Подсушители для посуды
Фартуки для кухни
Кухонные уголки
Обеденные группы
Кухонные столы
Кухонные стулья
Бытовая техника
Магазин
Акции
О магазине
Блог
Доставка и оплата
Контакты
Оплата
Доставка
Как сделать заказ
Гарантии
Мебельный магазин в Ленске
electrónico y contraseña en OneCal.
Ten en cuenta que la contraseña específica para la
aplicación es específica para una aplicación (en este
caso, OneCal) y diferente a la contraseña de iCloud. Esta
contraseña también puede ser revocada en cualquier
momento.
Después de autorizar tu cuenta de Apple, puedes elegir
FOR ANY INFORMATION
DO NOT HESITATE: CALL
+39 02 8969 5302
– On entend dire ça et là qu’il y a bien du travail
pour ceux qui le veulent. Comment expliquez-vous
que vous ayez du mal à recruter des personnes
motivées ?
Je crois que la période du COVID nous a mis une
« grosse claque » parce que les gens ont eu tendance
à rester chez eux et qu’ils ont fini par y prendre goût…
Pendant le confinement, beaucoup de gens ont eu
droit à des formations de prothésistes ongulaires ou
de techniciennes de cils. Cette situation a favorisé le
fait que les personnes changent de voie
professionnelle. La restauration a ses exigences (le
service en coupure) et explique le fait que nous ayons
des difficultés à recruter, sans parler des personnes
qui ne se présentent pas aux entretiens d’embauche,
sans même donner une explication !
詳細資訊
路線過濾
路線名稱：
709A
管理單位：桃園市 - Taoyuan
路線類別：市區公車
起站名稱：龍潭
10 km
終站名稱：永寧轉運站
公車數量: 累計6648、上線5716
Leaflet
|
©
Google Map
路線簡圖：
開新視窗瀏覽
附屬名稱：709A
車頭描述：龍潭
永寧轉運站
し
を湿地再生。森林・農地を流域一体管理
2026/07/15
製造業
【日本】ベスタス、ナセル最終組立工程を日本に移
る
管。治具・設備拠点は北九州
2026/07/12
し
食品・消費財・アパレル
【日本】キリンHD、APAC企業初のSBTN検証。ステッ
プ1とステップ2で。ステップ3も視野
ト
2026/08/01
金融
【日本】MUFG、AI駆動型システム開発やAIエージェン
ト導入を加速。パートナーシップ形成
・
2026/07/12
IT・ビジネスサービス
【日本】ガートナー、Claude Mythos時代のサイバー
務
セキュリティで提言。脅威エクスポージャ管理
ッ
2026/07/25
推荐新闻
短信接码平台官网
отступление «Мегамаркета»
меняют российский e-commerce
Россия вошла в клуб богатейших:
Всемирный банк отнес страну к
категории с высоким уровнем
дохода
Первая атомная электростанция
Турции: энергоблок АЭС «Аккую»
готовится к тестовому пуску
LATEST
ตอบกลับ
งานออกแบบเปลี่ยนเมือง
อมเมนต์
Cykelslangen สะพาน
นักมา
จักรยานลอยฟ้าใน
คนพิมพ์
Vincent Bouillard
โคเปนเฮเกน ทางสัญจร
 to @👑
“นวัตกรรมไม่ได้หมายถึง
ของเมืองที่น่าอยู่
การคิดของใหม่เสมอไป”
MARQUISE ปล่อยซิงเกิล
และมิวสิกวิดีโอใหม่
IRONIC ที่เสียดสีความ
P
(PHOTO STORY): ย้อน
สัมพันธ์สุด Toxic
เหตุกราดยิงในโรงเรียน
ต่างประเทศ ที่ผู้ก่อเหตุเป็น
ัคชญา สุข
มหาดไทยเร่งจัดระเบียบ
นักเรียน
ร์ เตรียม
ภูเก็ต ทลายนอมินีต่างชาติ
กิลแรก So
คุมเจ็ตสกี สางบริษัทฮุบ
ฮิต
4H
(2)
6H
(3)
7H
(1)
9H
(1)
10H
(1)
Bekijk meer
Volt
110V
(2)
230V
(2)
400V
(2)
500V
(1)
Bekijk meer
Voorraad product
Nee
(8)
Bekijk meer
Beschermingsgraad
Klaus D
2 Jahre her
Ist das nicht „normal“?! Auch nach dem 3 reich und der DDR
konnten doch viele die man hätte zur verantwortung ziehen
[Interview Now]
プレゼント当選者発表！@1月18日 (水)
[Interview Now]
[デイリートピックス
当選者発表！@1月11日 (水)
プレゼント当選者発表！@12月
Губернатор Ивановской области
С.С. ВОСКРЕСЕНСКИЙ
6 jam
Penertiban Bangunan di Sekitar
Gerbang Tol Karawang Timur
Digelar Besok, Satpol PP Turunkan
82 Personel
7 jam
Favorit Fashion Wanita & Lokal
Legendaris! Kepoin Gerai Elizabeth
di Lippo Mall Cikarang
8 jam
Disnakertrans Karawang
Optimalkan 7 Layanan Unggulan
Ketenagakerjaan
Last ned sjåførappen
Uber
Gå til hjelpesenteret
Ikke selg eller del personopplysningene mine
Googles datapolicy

*EXERCISE REQUIREMENTS*
Copy verbatim, from the listing above, each line from the one containing "caso, OneCal) y" down to the one containing "เหตุกราดยิงในโรงเรียน", inclusive.

*OUTPUT FOR THIS EXERCISE*
caso, OneCal) y diferente a la contraseña de iCloud. Esta
contraseña también puede ser revocada en cualquier
momento.
Después de autorizar tu cuenta de Apple, puedes elegir
FOR ANY INFORMATION
DO NOT HESITATE: CALL
+39 02 8969 5302
– On entend dire ça et là qu’il y a bien du travail
pour ceux qui le veulent. Comment expliquez-vous
que vous ayez du mal à recruter des personnes
motivées ?
Je crois que la période du COVID nous a mis une
« grosse claque » parce que les gens ont eu tendance
à rester chez eux et qu’ils ont fini par y prendre goût…
Pendant le confinement, beaucoup de gens ont eu
droit à des formations de prothésistes ongulaires ou
de techniciennes de cils. Cette situation a favorisé le
fait que les personnes changent de voie
professionnelle. La restauration a ses exigences (le
service en coupure) et explique le fait que nous ayons
des difficultés à recruter, sans parler des personnes
qui ne se présentent pas aux entretiens d’embauche,
sans même donner une explication !
詳細資訊
路線過濾
路線名稱：
709A
管理單位：桃園市 - Taoyuan
路線類別：市區公車
起站名稱：龍潭
10 km
終站名稱：永寧轉運站
公車數量: 累計6648、上線5716
Leaflet
|
©
Google Map
路線簡圖：
開新視窗瀏覽
附屬名稱：709A
車頭描述：龍潭
永寧轉運站
し
を湿地再生。森林・農地を流域一体管理
2026/07/15
製造業
【日本】ベスタス、ナセル最終組立工程を日本に移
る
管。治具・設備拠点は北九州
2026/07/12
し
食品・消費財・アパレル
【日本】キリンHD、APAC企業初のSBTN検証。ステッ
プ1とステップ2で。ステップ3も視野
ト
2026/08/01
金融
【日本】MUFG、AI駆動型システム開発やAIエージェン
ト導入を加速。パートナーシップ形成
・
2026/07/12
IT・ビジネスサービス
【日本】ガートナー、Claude Mythos時代のサイバー
務
セキュリティで提言。脅威エクスポージャ管理
ッ
2026/07/25
推荐新闻
短信接码平台官网
отступление «Мегамаркета»
меняют российский e-commerce
Россия вошла в клуб богатейших:
Всемирный банк отнес страну к
категории с высоким уровнем
дохода
Первая атомная электростанция
Турции: энергоблок АЭС «Аккую»
готовится к тестовому пуску
LATEST
ตอบกลับ
งานออกแบบเปลี่ยนเมือง
อมเมนต์
Cykelslangen สะพาน
นักมา
จักรยานลอยฟ้าใน
คนพิมพ์
Vincent Bouillard
โคเปนเฮเกน ทางสัญจร
 to @👑
“นวัตกรรมไม่ได้หมายถึง
ของเมืองที่น่าอยู่
การคิดของใหม่เสมอไป”
MARQUISE ปล่อยซิงเกิล
และมิวสิกวิดีโอใหม่
IRONIC ที่เสียดสีความ
P
(PHOTO STORY): ย้อน
สัมพันธ์สุด Toxic
เหตุกราดยิงในโรงเรียน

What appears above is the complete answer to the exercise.